Problem to solve:
In the listing below, look for "space" and copy every line that has it.

Input material:

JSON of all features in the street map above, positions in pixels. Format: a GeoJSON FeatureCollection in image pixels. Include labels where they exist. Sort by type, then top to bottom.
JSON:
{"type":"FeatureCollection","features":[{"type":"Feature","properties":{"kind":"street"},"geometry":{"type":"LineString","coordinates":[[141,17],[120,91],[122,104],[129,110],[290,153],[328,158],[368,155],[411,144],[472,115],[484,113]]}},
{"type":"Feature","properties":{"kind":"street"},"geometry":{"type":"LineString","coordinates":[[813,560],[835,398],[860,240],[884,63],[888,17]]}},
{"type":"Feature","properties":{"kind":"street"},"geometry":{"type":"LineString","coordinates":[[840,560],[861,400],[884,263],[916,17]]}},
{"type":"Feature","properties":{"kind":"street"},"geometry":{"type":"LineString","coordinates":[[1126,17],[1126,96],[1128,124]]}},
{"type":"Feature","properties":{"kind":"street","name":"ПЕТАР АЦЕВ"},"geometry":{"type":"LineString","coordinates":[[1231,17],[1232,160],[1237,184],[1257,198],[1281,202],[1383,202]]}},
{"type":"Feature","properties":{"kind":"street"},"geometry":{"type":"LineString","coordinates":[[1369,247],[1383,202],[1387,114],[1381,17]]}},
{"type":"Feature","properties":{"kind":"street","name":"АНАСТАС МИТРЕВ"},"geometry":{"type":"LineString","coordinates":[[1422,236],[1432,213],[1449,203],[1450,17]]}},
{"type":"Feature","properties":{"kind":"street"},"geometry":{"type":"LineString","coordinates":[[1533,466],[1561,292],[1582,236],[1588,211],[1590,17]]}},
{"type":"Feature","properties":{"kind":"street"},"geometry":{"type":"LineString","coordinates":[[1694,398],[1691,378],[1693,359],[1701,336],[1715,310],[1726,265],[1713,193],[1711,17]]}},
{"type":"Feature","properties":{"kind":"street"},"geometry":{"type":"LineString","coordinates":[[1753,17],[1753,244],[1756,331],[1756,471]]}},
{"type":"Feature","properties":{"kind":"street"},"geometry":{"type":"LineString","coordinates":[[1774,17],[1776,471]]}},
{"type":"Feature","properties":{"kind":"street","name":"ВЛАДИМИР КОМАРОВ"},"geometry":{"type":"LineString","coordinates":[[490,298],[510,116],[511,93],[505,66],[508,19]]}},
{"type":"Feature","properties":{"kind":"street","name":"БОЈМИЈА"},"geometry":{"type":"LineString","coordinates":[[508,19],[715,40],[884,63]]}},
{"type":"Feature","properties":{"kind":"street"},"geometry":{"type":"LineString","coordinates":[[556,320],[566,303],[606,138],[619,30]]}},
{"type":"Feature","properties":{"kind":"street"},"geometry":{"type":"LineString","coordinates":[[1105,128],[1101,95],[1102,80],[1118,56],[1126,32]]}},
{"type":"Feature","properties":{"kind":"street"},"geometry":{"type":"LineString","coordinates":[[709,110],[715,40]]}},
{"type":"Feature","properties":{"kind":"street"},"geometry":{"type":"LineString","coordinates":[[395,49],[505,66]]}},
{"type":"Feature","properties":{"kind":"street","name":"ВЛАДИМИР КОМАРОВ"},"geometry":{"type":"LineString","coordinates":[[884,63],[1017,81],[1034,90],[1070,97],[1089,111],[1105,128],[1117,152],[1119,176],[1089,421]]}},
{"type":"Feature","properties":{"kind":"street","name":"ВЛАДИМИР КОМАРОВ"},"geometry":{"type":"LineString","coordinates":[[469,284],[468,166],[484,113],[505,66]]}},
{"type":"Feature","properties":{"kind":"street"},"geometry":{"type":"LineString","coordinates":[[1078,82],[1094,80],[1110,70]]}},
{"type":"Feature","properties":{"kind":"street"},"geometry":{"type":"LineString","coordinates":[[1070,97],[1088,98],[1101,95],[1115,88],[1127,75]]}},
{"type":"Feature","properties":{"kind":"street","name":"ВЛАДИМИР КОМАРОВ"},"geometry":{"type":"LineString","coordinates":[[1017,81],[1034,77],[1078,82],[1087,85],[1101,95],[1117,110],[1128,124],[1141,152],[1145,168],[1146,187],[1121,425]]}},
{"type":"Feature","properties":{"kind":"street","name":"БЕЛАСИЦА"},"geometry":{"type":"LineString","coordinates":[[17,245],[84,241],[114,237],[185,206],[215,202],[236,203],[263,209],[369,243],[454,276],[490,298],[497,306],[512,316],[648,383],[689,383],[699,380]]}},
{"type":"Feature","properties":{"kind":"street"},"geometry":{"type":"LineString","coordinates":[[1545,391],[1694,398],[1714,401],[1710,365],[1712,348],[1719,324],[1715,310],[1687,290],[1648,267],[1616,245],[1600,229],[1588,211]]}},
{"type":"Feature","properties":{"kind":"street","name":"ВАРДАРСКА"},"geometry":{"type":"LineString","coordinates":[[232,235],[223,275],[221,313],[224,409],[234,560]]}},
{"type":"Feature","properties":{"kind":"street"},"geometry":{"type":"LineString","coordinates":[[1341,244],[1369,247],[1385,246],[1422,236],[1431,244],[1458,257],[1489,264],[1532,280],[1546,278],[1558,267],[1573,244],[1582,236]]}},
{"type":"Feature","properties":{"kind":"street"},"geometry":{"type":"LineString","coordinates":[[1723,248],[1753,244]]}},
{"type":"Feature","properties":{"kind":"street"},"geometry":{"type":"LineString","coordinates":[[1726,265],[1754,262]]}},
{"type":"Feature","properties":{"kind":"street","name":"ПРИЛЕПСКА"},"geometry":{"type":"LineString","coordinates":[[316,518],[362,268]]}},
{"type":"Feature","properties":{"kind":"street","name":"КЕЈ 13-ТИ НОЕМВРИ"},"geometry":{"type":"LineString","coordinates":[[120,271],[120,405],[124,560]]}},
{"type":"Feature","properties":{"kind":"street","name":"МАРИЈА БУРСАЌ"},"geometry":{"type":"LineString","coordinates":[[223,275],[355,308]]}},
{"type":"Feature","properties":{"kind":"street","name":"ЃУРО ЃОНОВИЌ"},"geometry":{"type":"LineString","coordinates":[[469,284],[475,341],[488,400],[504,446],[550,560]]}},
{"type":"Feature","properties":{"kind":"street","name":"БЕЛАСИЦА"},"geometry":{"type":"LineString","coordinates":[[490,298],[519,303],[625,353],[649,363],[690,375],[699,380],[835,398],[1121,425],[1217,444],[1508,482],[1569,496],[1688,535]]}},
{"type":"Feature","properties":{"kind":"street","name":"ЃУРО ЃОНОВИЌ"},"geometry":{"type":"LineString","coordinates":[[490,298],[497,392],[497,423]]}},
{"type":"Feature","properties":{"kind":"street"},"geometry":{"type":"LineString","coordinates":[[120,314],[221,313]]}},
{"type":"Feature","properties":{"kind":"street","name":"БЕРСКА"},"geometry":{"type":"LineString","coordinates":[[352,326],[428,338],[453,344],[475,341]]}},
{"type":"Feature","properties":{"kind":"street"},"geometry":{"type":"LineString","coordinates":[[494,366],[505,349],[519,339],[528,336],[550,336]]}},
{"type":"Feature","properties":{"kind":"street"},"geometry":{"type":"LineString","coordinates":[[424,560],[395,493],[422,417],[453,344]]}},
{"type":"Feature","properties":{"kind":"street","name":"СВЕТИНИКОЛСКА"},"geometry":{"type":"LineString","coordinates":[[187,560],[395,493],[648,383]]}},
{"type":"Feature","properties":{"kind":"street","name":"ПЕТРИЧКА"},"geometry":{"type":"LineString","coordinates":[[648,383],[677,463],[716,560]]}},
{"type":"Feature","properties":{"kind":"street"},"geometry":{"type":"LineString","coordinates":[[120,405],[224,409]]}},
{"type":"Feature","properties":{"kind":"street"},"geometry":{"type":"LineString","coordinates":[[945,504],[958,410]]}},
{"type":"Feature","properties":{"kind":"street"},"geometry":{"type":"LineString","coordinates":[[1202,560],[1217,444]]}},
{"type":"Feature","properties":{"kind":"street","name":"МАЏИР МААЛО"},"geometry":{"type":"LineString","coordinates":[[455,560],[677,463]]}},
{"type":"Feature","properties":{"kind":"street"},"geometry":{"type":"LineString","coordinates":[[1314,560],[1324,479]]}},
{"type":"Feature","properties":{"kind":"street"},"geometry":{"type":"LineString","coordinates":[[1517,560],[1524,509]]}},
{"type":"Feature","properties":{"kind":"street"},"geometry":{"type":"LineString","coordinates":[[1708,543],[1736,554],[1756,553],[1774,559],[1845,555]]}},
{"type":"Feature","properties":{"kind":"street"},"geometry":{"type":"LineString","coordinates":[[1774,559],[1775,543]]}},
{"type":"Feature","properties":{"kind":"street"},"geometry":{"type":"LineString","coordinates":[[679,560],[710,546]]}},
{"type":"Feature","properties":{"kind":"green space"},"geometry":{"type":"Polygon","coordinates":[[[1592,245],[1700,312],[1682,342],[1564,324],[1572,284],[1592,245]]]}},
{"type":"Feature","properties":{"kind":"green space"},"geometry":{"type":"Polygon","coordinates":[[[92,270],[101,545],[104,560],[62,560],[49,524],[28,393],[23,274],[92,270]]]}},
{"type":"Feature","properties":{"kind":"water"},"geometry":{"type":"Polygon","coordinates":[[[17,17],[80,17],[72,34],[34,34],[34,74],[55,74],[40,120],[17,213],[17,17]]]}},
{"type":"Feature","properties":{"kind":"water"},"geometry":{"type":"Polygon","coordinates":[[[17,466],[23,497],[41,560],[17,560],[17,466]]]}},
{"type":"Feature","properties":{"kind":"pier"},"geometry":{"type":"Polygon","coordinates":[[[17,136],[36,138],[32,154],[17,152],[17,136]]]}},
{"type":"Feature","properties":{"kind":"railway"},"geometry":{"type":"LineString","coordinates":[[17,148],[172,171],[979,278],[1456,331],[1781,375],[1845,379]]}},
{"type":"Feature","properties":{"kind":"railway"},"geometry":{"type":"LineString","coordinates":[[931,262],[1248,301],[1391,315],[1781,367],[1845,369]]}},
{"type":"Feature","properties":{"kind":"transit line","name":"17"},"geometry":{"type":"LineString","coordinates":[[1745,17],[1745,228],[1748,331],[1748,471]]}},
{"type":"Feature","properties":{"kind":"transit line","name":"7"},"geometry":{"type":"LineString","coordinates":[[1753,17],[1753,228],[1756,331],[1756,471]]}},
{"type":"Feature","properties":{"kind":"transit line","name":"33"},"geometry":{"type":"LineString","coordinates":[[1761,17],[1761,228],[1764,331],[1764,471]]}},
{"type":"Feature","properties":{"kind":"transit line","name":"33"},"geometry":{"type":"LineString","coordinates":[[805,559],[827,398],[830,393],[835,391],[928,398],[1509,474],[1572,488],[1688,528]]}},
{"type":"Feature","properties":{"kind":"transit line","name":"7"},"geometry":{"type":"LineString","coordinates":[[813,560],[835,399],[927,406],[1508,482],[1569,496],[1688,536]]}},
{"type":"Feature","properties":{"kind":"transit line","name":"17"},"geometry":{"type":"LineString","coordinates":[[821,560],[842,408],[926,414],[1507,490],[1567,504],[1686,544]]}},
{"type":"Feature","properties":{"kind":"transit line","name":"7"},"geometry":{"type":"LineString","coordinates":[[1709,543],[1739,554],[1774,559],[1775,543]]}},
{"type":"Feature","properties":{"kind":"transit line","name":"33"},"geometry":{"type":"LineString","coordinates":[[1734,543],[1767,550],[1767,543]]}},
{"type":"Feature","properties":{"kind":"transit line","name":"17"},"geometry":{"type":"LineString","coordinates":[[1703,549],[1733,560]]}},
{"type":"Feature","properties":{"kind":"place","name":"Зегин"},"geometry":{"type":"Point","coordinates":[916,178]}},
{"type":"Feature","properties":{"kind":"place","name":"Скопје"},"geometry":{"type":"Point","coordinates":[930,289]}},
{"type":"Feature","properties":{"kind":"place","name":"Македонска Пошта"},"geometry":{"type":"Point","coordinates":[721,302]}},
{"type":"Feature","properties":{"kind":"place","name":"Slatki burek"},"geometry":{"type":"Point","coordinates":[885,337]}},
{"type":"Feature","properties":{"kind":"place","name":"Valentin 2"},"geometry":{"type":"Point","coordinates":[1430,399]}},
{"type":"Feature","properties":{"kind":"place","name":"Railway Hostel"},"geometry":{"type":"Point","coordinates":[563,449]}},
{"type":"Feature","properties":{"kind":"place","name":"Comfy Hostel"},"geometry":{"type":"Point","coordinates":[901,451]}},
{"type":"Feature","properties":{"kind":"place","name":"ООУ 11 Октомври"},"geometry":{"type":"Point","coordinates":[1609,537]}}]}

Your response:
{"type":"Feature","properties":{"kind":"green space"},"geometry":{"type":"Polygon","coordinates":[[[1592,245],[1700,312],[1682,342],[1564,324],[1572,284],[1592,245]]]}},
{"type":"Feature","properties":{"kind":"green space"},"geometry":{"type":"Polygon","coordinates":[[[92,270],[101,545],[104,560],[62,560],[49,524],[28,393],[23,274],[92,270]]]}},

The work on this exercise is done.